■ Required action ■
Report every line of the items below that contains the string "slice". Case counts.

■ Supplied information ■

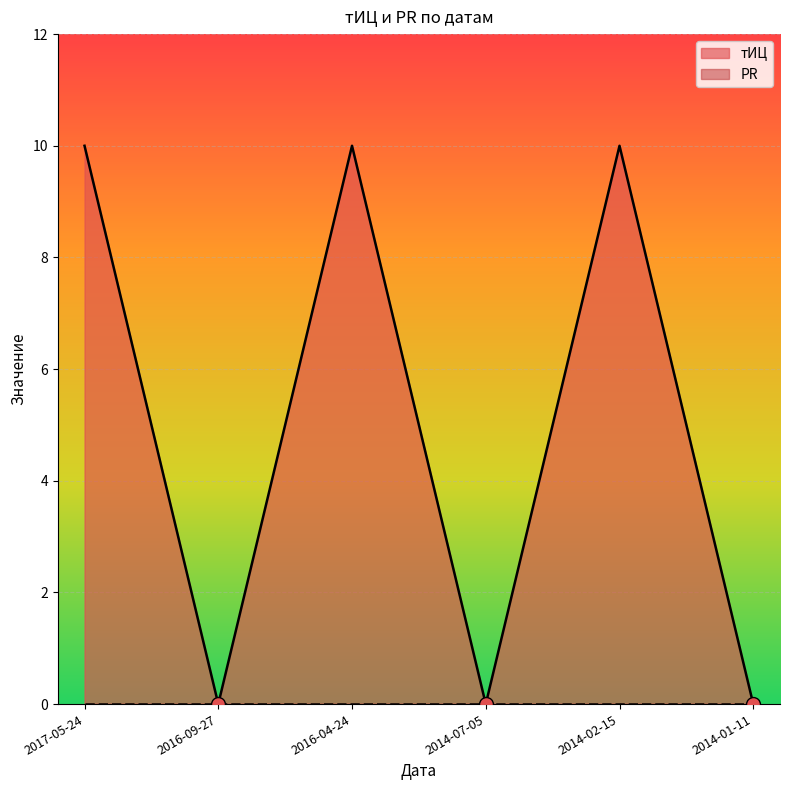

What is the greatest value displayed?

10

--

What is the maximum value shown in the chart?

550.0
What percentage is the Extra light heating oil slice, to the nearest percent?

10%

* * *

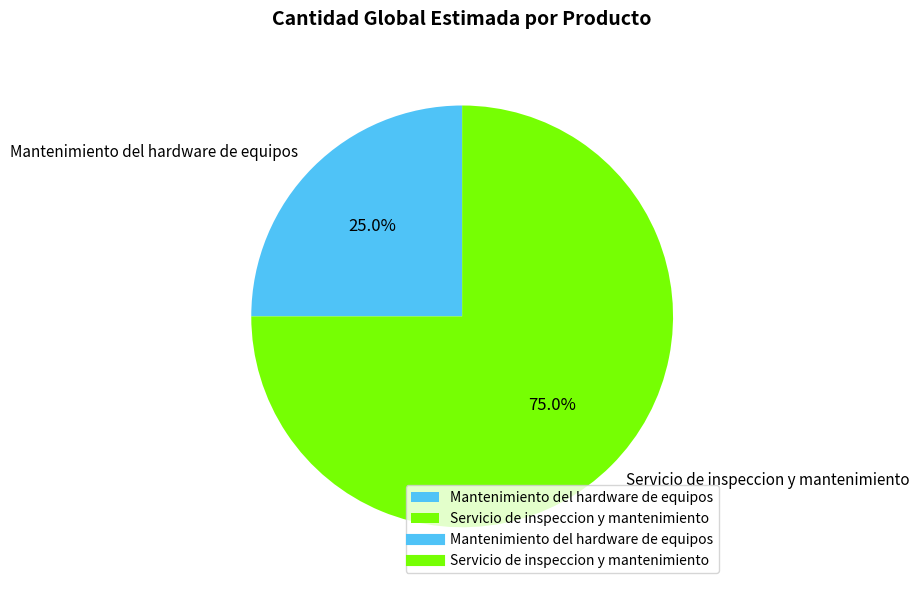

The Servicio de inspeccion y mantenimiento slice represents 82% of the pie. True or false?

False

■ Task result ■
What percentage is the Extra light heating oil slice, to the nearest percent?
The Servicio de inspeccion y mantenimiento slice represents 82% of the pie. True or false?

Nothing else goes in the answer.